_Extract_.
————————
The Fifth Century Initiative: Recapturing the Baptist Vision

With the 400th anniversary of Baptists right around the corner, Dr. Bart Barber, a Southern Baptist pastor and conservative blogger, has put together a document entitled The Fifth Century Initiative: Recapturing the Baptist Vision. Check it out:

The Fifth Century Initiative
Recapturing the Baptist Vision

Baptists embark upon their fifth century of modern existence beginning in 2009.1 Seventeenth-century Baptists asserted several New Testament precepts that we can isolate as the distinctive tenets of Baptist identity. These concepts coalesced for the seventeenth-century Baptists into a prescription of interconnected propositions for congregational reformation.

Four centuries have nearly elapsed. As the fifth century of modern Baptist existence dawns, the key New Testament precepts that define us have recently waned in influence and support among Southern Baptists. We are forgetting who we are—who Christ has called all Christians to be. At a moment when we once again need spiritual awakening and reformation, the New Testament prescription that served so well in the first and the seventeenth centuries beckons us again.
————————
_What is being asked_.
Write the next part of the Fifth Century Initiative text, picking up after its final sentence. None of the data is needed.

_Data provided_.
————————
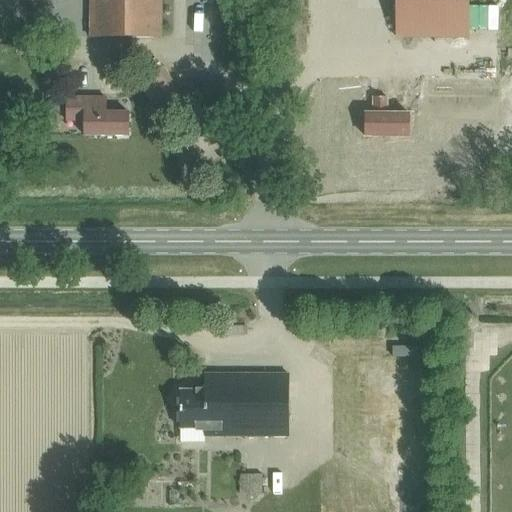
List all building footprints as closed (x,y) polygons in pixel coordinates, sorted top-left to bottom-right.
[(89,0),(89,38),(160,38),(160,0),(89,0)] [(397,0),(397,38),(468,38),(468,0),(397,0)] [(163,67),(138,84),(162,120),(187,104),(163,67)] [(105,113),(105,98),(66,98),(66,121),(84,121),(84,136),(128,137),(128,113),(105,113)] [(409,138),(409,115),(386,114),(386,98),(373,98),(373,114),(365,114),(365,138),(409,138)] [(288,437),(288,375),(204,375),(204,391),(180,391),(180,429),(204,429),(204,437),(288,437)]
————————
_Answer to this problem_.
An initiative is in order to place before God’s people once again a vision for renewing the New Testament foundation of our congregations. Several tasks await faithful Baptists who would pursue this end:

  • The Restoration of Biblical Literacy: None of the initiatives stipulated in this document are feasible in their fullest sense apart from a concerted campaign to acquaint the Southern Baptist people with the sacred text. Southern Baptists must develop viable congregational strategies for pursuing biblical literacy among our members.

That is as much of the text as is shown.